## [BRANO DA LEGGERE]
---

Sarebbe ingiusto tuttavia leggere la pittura di Fausto solo alla luce delle parole di Luigi. L’individualità non è mai isolata, ma non è neppure mai negabile: Fausto è inesorabilmente figlio, ma anche e proprio perciò va oltre il rapporto col padre – come tutti. Grandissimo sperimentatore di forme e linguaggi visivi, sempre un po’ in ritardo sui tempi, Fausto sembra scappare continuamente dai vincoli estetici che la sua stessa ricerca gli faceva incontrare: nella sua pittura si scontrano, inevitabile clash, vitalismo e formalismo, ambizione alla compiutezza e bisogno dello smembramento, fascino della carne e paura del godimento, serenità borghese e traumi interiori. Realismo magico, si è detto, sempre sospeso tra purezza della composizione e nudità dei corpi, vagheggiamento dello stato di natura ed esercizio vigile della ragione: sotto quel sole di Sicilia che asciuga i corpi fino a seccarli e che nel calore del mezzogiorno arde ma non brilla, «l’autentico sovrano della Sicilia», come lo definiva il contemporaneo e conterraneo Tomasi di Lampedusa, «il sole violento e sfacciato, il sole narcotizzante anche, che annullava le volontà singole e manteneva ogni cosa in un’immobilità servile, cullata in sogni violenti, in violenze che partecipavano all’arbitrarietà dei sogni». Letto continuamente come esponente di una generazione, associato alla Scuola Romana e collaterale al Gruppo degli Otto, Fausto Pirandello merita certamente, come invita a fare la mostra, una riconsiderazione personale: pittore dell’aggregazione di frammenti plastici, giusta Guttuso, o dell’incarnazione dell’inanimato, come voleva Corrado Alvaro, Fausto è davvero l’artista del Novecento italiano che più ha sentito la voglia di uscire dai confini, anche nazionali, per essere sé, e il bisogno del limite, anche claustrofobico, per appartenere. Il «naufragare delle verità date», in «uno sgomento che qualche volta porta ad atti disperati», nella zona grigia in cui l’oggetto è ormai inafferrabile e il soggetto gli si sostituisce, è la sua poetica, come scriveva ormai maturo, nel 1952, per presentare i suoi pastelli.

---

## [DATI DA ESAMINARE]

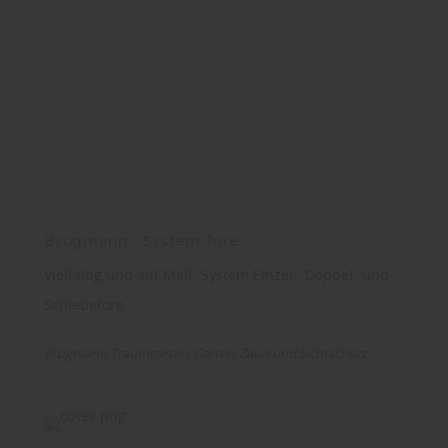
Brügmann - System Tore
Vielfältig und auf Maß: System Einzel-, Doppel- und
Schiebetore
Brügmann Traumgarten
Garten
Zaun und Sichtschutz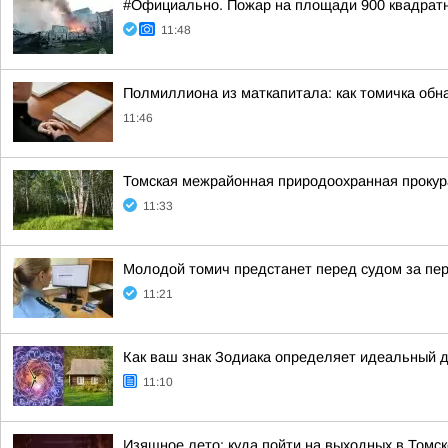
#Официально. Пожар на площади 900 квадрат
11:48
Полмиллиона из маткапитала: как томичка обн
11:46
Томская межрайонная природоохранная прокур
11:33
Молодой томич предстанет перед судом за пер
11:21
Как ваш знак Зодиака определяет идеальный 
11:10
Изящное лето: куда пойти на выходных в Томск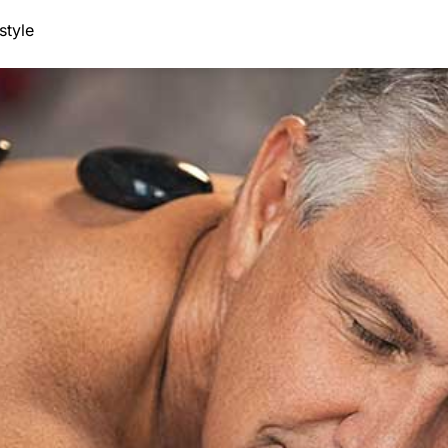
style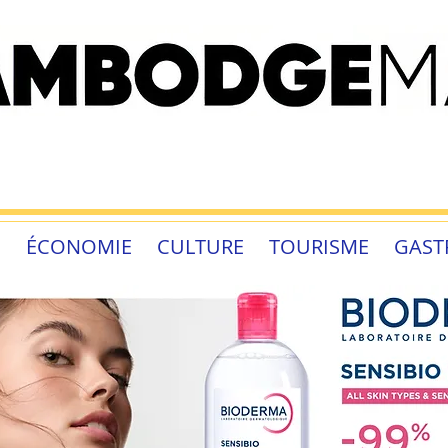
É
ÉCONOMIE
CULTURE
TOURISME
GAST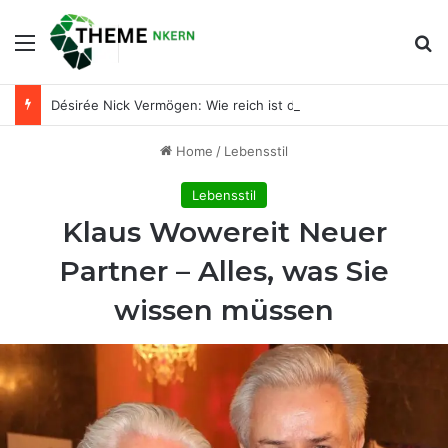
Menu
Se
Désirée Nick Vermögen: Wie reich ist die bekannte Entertainerin wirklich?
Home
/
Lebensstil
Lebensstil
Klaus Wowereit Neuer
Partner – Alles, was Sie
wissen müssen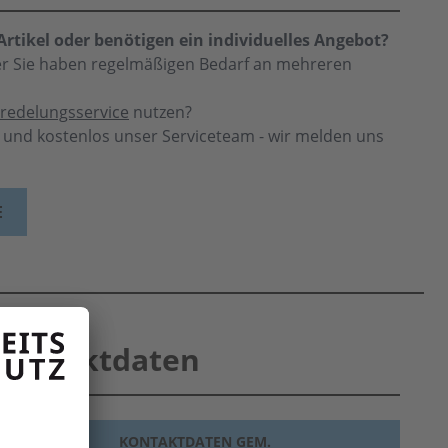
rtikel oder benötigen ein individuelles Angebot?
der Sie haben regelmäßigen Bedarf an mehreren
redelungsservice
nutzen?
h und kostenlos unser Serviceteam - wir melden uns
E
Produktdaten
KONTAKTDATEN GEM.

---

## [ATTIVITÀ A]
Stabilisci se ciascuna affermazione concorda con il brano da leggere, rispondendo sì o no e citando testualmente le parole del brano che decidono: (i) Tomasi di Lampedusa definiva il sole «l’autentico sovrano della Sicilia»; (ii) Fausto Pirandello presentò i suoi pastelli nel 1948; (iii) Fausto è descritto come sempre in anticipo sui tempi.
## [ATTIVITÀ B]
Nel brano da leggere, di che cosa Fausto è pittore secondo Corrado Alvaro?

## [RISULTATO ATTESO A]
(i) Sì: «l’autentico sovrano della Sicilia», come lo definiva il contemporaneo e conterraneo Tomasi di Lampedusa
(ii) No: «nel 1952, per presentare i suoi pastelli»
(iii) No: «sempre un po’ in ritardo sui tempi»

## [RISULTATO ATTESO B]
Dell’incarnazione dell’inanimato.